Task description: Change "across all series" to "over every series" everywhere in the lines below, leave everything else as it is, and omit the pictures from your answer.

(Rendered chart images)
=== Begin Enclosure ===
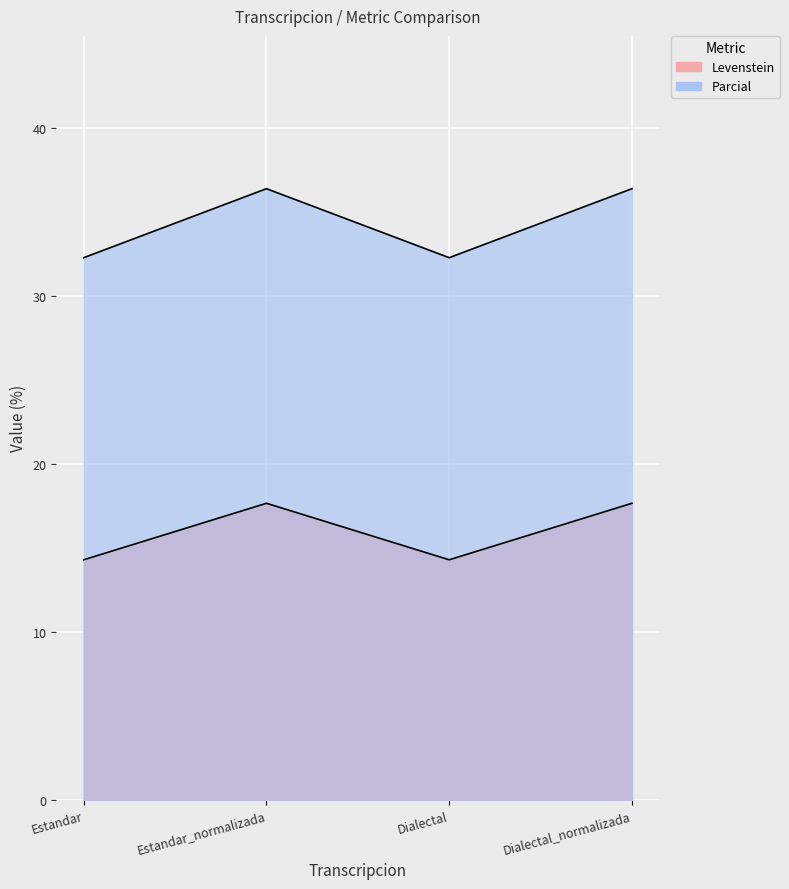

At which category is the sum across all series the highest?

Estandar_normalizada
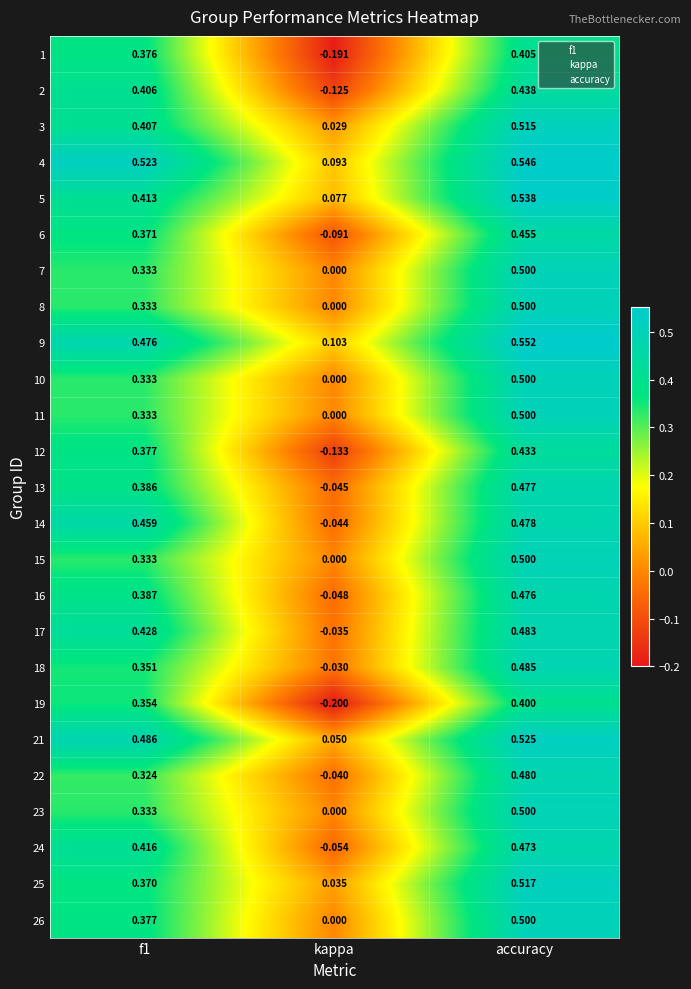

Which category has the lowest value across all series?

kappa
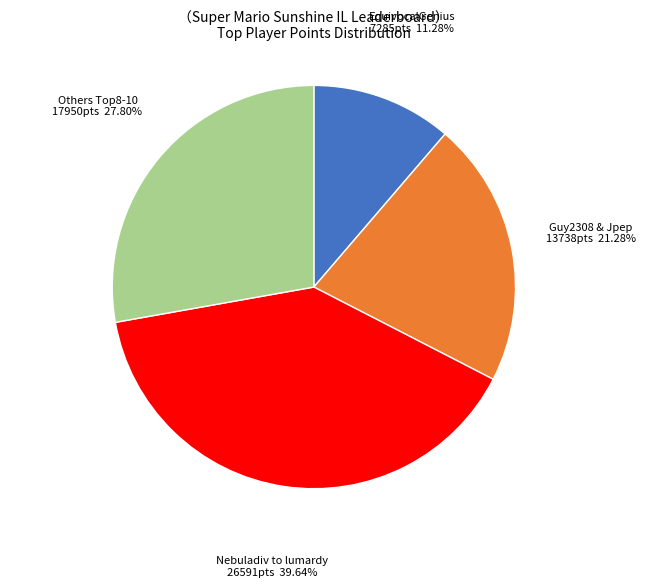

Does Nebuladiv to lumardy 26591pts 39.64% represent more than half of the total?

No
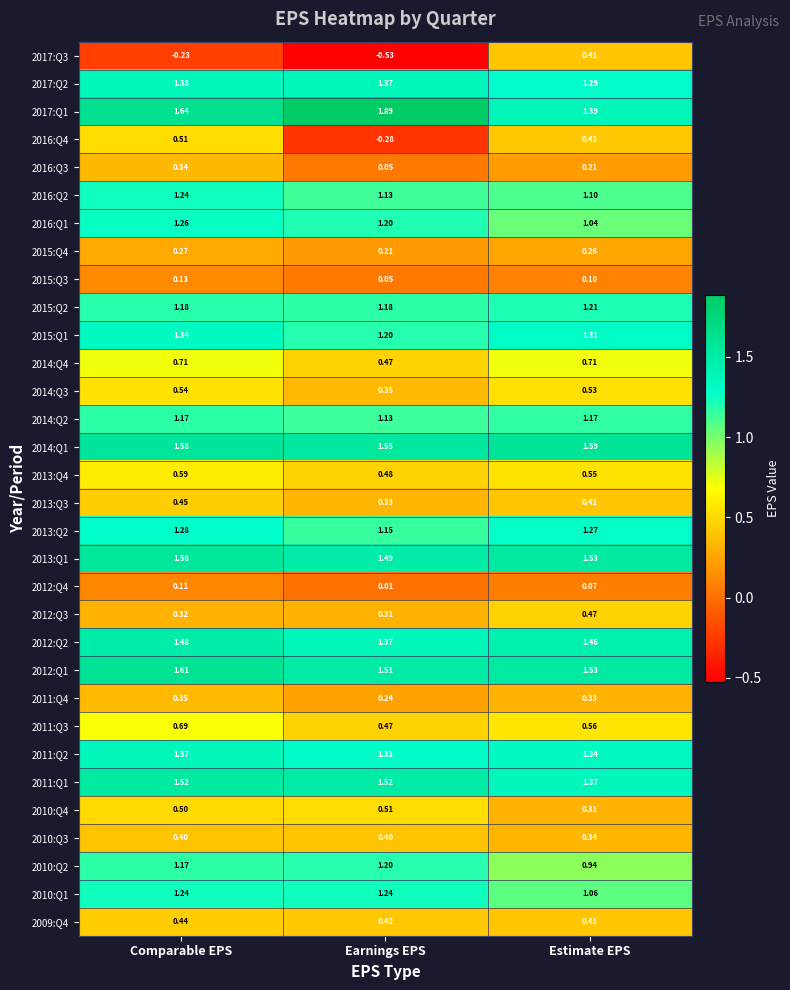

At which label is 2015:Q1 closest to 1?

Earnings EPS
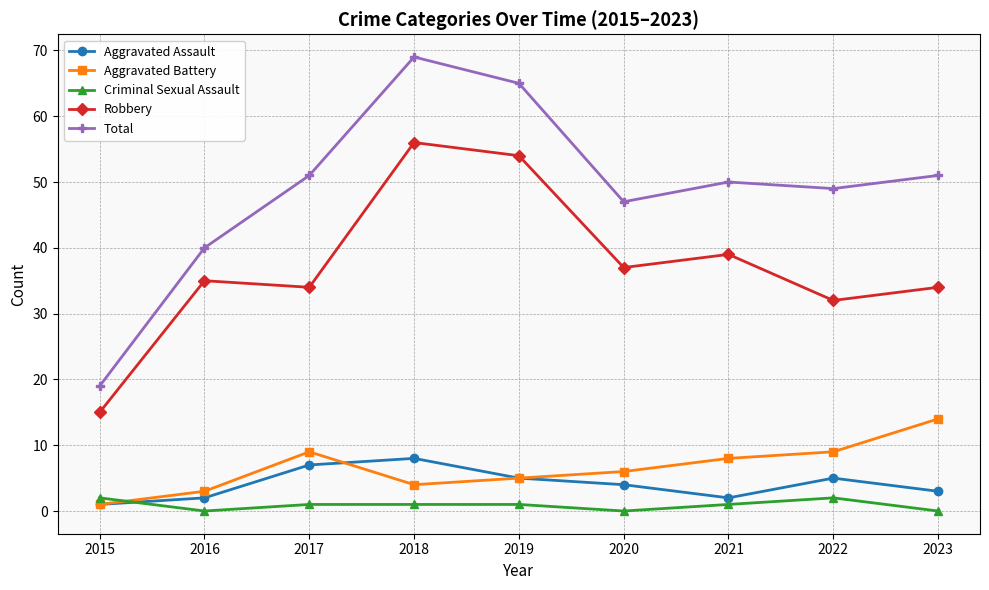

Where is the first local minimum for Total?

2020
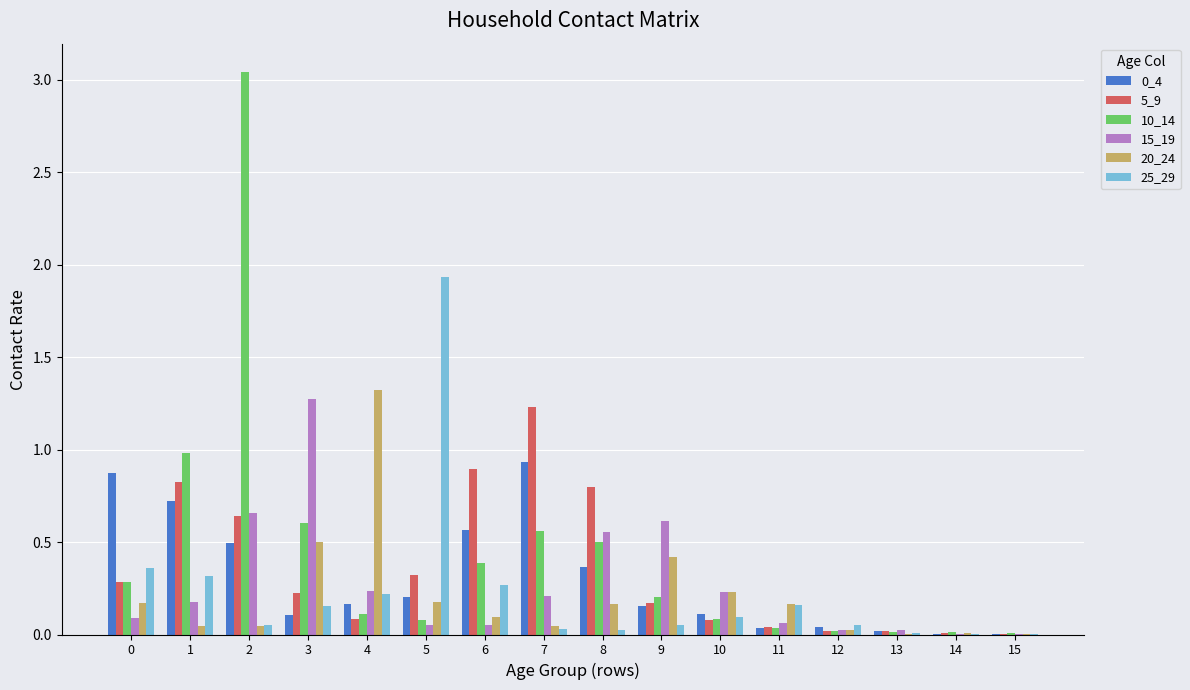

The value of 15_19 at 5 is 0.1. True or false?

True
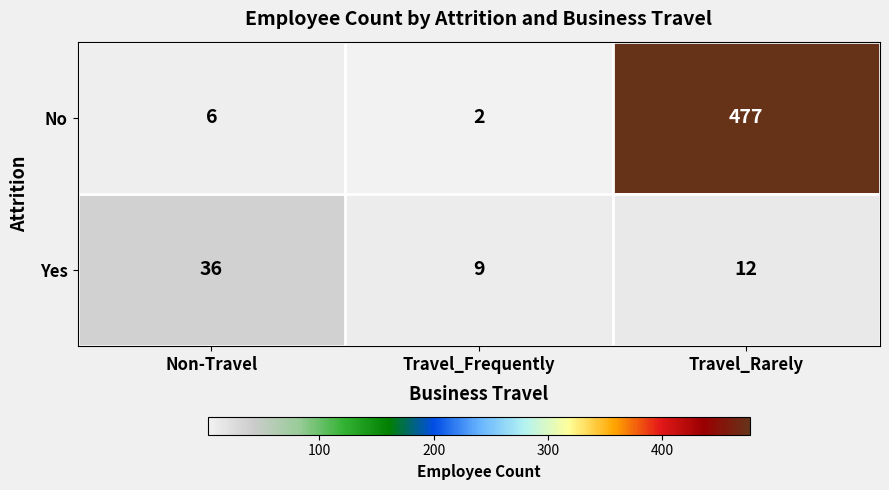

Which series has the widest spread of values?

No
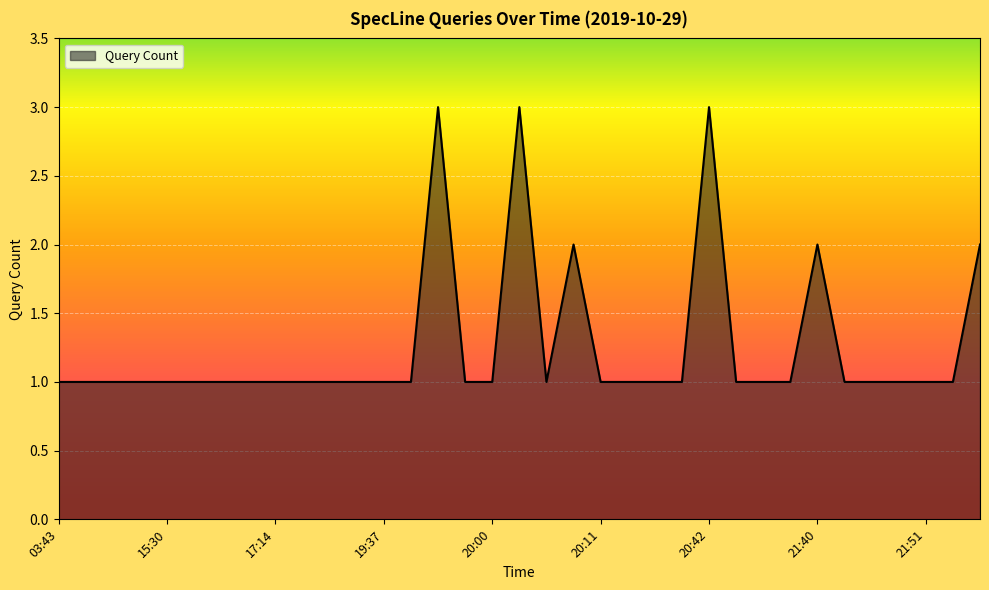

What is the maximum value shown in the chart?

3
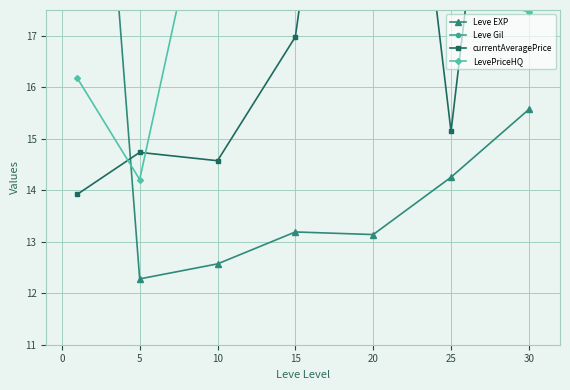

Which series changed the most between 0 and 5?

LevePriceHQ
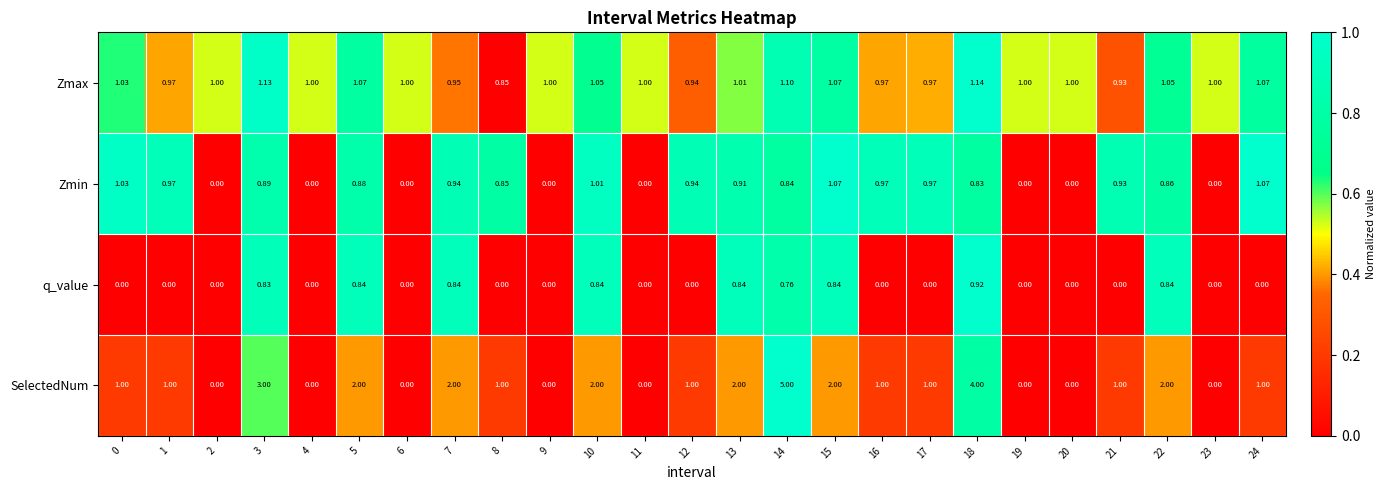

At which category is the sum across all series the highest?

14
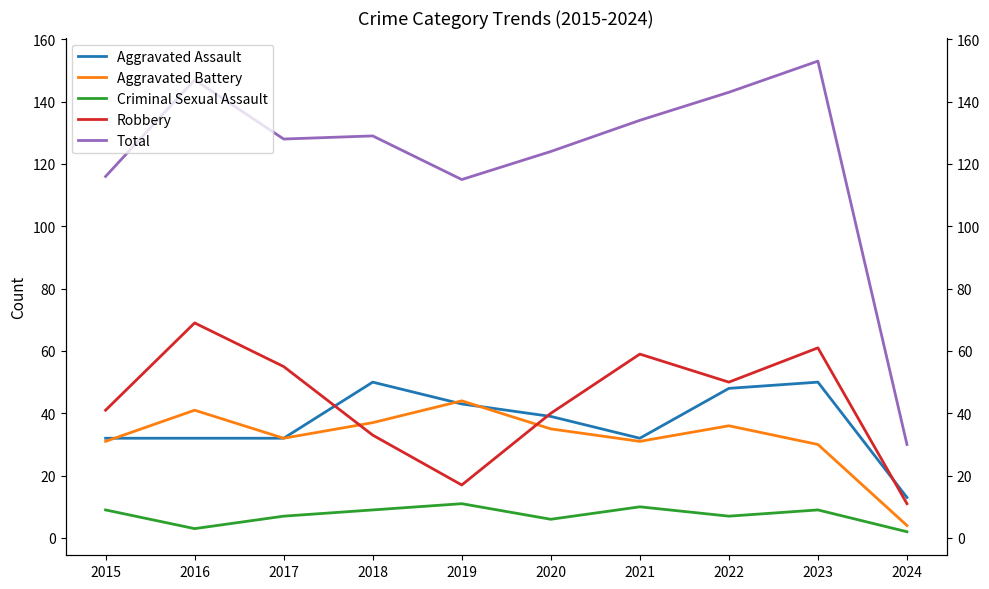

List the labels in order of Aggravated Battery value, smallest first.

2024, 2023, 2015, 2021, 2017, 2020, 2022, 2018, 2016, 2019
=== End Enclosure ===
Exercise answer:
At which category is the sum over every series the highest?

Estandar_normalizada

Which category has the lowest value over every series?

kappa

Does Nebuladiv to lumardy 26591pts 39.64% represent more than half of the total?

No

At which label is 2015:Q1 closest to 1?

Earnings EPS

Where is the first local minimum for Total?

2020

The value of 15_19 at 5 is 0.1. True or false?

True

Which series has the widest spread of values?

No

What is the maximum value shown in the chart?

3

Which series changed the most between 0 and 5?

LevePriceHQ

At which category is the sum over every series the highest?

14

List the labels in order of Aggravated Battery value, smallest first.

2024, 2023, 2015, 2021, 2017, 2020, 2022, 2018, 2016, 2019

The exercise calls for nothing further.